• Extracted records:
-.-.-

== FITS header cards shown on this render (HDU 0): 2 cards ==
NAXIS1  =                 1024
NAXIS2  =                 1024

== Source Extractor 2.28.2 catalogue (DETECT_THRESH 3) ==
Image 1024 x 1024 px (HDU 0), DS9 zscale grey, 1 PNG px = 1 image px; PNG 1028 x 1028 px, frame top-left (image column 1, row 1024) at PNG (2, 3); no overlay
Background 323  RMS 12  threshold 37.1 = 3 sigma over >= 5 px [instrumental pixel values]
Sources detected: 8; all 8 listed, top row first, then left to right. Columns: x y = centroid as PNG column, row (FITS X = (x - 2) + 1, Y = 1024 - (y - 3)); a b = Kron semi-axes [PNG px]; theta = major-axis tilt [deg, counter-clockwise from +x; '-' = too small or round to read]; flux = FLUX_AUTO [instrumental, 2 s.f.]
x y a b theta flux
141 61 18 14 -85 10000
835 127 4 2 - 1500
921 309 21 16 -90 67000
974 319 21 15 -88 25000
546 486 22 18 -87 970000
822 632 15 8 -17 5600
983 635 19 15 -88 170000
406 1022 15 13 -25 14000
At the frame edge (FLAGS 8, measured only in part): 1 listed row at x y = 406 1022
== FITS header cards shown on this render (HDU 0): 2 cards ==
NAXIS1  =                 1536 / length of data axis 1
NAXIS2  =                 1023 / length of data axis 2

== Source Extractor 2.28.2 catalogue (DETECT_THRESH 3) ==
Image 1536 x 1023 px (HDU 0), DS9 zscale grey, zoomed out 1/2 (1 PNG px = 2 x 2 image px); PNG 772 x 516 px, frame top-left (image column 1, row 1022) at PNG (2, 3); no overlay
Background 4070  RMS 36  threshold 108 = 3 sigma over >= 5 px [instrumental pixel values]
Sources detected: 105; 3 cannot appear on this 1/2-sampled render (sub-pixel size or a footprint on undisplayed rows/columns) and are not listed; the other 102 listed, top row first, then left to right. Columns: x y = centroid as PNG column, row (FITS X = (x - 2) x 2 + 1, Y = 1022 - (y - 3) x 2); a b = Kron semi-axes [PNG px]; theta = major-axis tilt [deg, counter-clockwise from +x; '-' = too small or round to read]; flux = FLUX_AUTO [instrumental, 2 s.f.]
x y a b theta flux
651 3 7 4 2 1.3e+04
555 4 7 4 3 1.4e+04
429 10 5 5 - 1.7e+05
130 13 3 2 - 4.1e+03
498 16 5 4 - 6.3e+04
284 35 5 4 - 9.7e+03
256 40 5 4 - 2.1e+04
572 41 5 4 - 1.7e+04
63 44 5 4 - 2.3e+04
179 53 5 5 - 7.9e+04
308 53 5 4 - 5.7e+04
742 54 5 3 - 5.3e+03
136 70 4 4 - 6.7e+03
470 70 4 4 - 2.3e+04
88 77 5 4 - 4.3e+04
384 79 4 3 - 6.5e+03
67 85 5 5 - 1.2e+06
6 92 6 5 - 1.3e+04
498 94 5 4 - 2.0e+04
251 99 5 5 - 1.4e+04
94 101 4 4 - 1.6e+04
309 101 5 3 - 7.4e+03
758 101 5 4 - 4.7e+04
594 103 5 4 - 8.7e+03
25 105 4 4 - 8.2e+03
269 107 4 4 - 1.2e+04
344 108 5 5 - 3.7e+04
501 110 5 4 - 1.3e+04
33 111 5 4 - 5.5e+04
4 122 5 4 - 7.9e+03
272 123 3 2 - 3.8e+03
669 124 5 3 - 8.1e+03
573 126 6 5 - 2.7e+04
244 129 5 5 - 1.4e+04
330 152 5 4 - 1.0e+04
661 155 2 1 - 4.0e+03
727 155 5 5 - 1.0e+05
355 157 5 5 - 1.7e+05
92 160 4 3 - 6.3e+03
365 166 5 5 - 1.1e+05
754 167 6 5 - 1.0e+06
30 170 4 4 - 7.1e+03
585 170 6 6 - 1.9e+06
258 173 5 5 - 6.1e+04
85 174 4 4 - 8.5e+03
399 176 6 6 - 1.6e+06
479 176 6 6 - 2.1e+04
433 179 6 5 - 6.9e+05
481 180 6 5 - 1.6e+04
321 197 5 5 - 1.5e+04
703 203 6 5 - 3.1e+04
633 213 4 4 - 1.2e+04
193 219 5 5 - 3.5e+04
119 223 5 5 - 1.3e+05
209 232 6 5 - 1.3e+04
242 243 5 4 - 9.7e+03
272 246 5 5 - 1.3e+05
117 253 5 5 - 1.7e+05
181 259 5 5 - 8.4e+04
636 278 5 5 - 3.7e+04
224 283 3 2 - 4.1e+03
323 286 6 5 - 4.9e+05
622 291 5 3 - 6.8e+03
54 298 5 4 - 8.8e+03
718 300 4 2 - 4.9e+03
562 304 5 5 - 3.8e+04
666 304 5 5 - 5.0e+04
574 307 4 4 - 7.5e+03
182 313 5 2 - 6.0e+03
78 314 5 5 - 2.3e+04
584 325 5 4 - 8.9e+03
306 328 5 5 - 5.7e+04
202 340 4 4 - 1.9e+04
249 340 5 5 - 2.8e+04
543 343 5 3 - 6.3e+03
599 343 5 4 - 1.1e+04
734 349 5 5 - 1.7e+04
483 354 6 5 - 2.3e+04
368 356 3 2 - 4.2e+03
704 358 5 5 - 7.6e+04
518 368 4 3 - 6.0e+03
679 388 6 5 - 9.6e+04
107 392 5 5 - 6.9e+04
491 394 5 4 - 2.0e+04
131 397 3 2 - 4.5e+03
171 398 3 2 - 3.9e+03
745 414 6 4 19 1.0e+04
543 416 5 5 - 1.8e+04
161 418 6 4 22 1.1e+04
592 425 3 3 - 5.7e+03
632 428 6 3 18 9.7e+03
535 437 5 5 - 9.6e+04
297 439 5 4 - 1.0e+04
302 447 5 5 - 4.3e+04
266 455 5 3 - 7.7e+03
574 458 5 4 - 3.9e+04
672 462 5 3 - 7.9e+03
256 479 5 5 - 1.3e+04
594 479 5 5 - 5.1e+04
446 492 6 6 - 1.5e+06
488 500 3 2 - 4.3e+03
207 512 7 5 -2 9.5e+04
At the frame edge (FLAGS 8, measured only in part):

-.-.-

• Exercise goal: Copy out every line of the entries above, keeping each character unchanged.

• Answer below:
== FITS header cards shown on this render (HDU 0): 2 cards ==
NAXIS1  =                 1024
NAXIS2  =                 1024

== Source Extractor 2.28.2 catalogue (DETECT_THRESH 3) ==
Image 1024 x 1024 px (HDU 0), DS9 zscale grey, 1 PNG px = 1 image px; PNG 1028 x 1028 px, frame top-left (image column 1, row 1024) at PNG (2, 3); no overlay
Background 323  RMS 12  threshold 37.1 = 3 sigma over >= 5 px [instrumental pixel values]
Sources detected: 8; all 8 listed, top row first, then left to right. Columns: x y = centroid as PNG column, row (FITS X = (x - 2) + 1, Y = 1024 - (y - 3)); a b = Kron semi-axes [PNG px]; theta = major-axis tilt [deg, counter-clockwise from +x; '-' = too small or round to read]; flux = FLUX_AUTO [instrumental, 2 s.f.]
x y a b theta flux
141 61 18 14 -85 10000
835 127 4 2 - 1500
921 309 21 16 -90 67000
974 319 21 15 -88 25000
546 486 22 18 -87 970000
822 632 15 8 -17 5600
983 635 19 15 -88 170000
406 1022 15 13 -25 14000
At the frame edge (FLAGS 8, measured only in part): 1 listed row at x y = 406 1022
== FITS header cards shown on this render (HDU 0): 2 cards ==
NAXIS1  =                 1536 / length of data axis 1
NAXIS2  =                 1023 / length of data axis 2

== Source Extractor 2.28.2 catalogue (DETECT_THRESH 3) ==
Image 1536 x 1023 px (HDU 0), DS9 zscale grey, zoomed out 1/2 (1 PNG px = 2 x 2 image px); PNG 772 x 516 px, frame top-left (image column 1, row 1022) at PNG (2, 3); no overlay
Background 4070  RMS 36  threshold 108 = 3 sigma over >= 5 px [instrumental pixel values]
Sources detected: 105; 3 cannot appear on this 1/2-sampled render (sub-pixel size or a footprint on undisplayed rows/columns) and are not listed; the other 102 listed, top row first, then left to right. Columns: x y = centroid as PNG column, row (FITS X = (x - 2) x 2 + 1, Y = 1022 - (y - 3) x 2); a b = Kron semi-axes [PNG px]; theta = major-axis tilt [deg, counter-clockwise from +x; '-' = too small or round to read]; flux = FLUX_AUTO [instrumental, 2 s.f.]
x y a b theta flux
651 3 7 4 2 1.3e+04
555 4 7 4 3 1.4e+04
429 10 5 5 - 1.7e+05
130 13 3 2 - 4.1e+03
498 16 5 4 - 6.3e+04
284 35 5 4 - 9.7e+03
256 40 5 4 - 2.1e+04
572 41 5 4 - 1.7e+04
63 44 5 4 - 2.3e+04
179 53 5 5 - 7.9e+04
308 53 5 4 - 5.7e+04
742 54 5 3 - 5.3e+03
136 70 4 4 - 6.7e+03
470 70 4 4 - 2.3e+04
88 77 5 4 - 4.3e+04
384 79 4 3 - 6.5e+03
67 85 5 5 - 1.2e+06
6 92 6 5 - 1.3e+04
498 94 5 4 - 2.0e+04
251 99 5 5 - 1.4e+04
94 101 4 4 - 1.6e+04
309 101 5 3 - 7.4e+03
758 101 5 4 - 4.7e+04
594 103 5 4 - 8.7e+03
25 105 4 4 - 8.2e+03
269 107 4 4 - 1.2e+04
344 108 5 5 - 3.7e+04
501 110 5 4 - 1.3e+04
33 111 5 4 - 5.5e+04
4 122 5 4 - 7.9e+03
272 123 3 2 - 3.8e+03
669 124 5 3 - 8.1e+03
573 126 6 5 - 2.7e+04
244 129 5 5 - 1.4e+04
330 152 5 4 - 1.0e+04
661 155 2 1 - 4.0e+03
727 155 5 5 - 1.0e+05
355 157 5 5 - 1.7e+05
92 160 4 3 - 6.3e+03
365 166 5 5 - 1.1e+05
754 167 6 5 - 1.0e+06
30 170 4 4 - 7.1e+03
585 170 6 6 - 1.9e+06
258 173 5 5 - 6.1e+04
85 174 4 4 - 8.5e+03
399 176 6 6 - 1.6e+06
479 176 6 6 - 2.1e+04
433 179 6 5 - 6.9e+05
481 180 6 5 - 1.6e+04
321 197 5 5 - 1.5e+04
703 203 6 5 - 3.1e+04
633 213 4 4 - 1.2e+04
193 219 5 5 - 3.5e+04
119 223 5 5 - 1.3e+05
209 232 6 5 - 1.3e+04
242 243 5 4 - 9.7e+03
272 246 5 5 - 1.3e+05
117 253 5 5 - 1.7e+05
181 259 5 5 - 8.4e+04
636 278 5 5 - 3.7e+04
224 283 3 2 - 4.1e+03
323 286 6 5 - 4.9e+05
622 291 5 3 - 6.8e+03
54 298 5 4 - 8.8e+03
718 300 4 2 - 4.9e+03
562 304 5 5 - 3.8e+04
666 304 5 5 - 5.0e+04
574 307 4 4 - 7.5e+03
182 313 5 2 - 6.0e+03
78 314 5 5 - 2.3e+04
584 325 5 4 - 8.9e+03
306 328 5 5 - 5.7e+04
202 340 4 4 - 1.9e+04
249 340 5 5 - 2.8e+04
543 343 5 3 - 6.3e+03
599 343 5 4 - 1.1e+04
734 349 5 5 - 1.7e+04
483 354 6 5 - 2.3e+04
368 356 3 2 - 4.2e+03
704 358 5 5 - 7.6e+04
518 368 4 3 - 6.0e+03
679 388 6 5 - 9.6e+04
107 392 5 5 - 6.9e+04
491 394 5 4 - 2.0e+04
131 397 3 2 - 4.5e+03
171 398 3 2 - 3.9e+03
745 414 6 4 19 1.0e+04
543 416 5 5 - 1.8e+04
161 418 6 4 22 1.1e+04
592 425 3 3 - 5.7e+03
632 428 6 3 18 9.7e+03
535 437 5 5 - 9.6e+04
297 439 5 4 - 1.0e+04
302 447 5 5 - 4.3e+04
266 455 5 3 - 7.7e+03
574 458 5 4 - 3.9e+04
672 462 5 3 - 7.9e+03
256 479 5 5 - 1.3e+04
594 479 5 5 - 5.1e+04
446 492 6 6 - 1.5e+06
488 500 3 2 - 4.3e+03
207 512 7 5 -2 9.5e+04
At the frame edge (FLAGS 8, measured only in part):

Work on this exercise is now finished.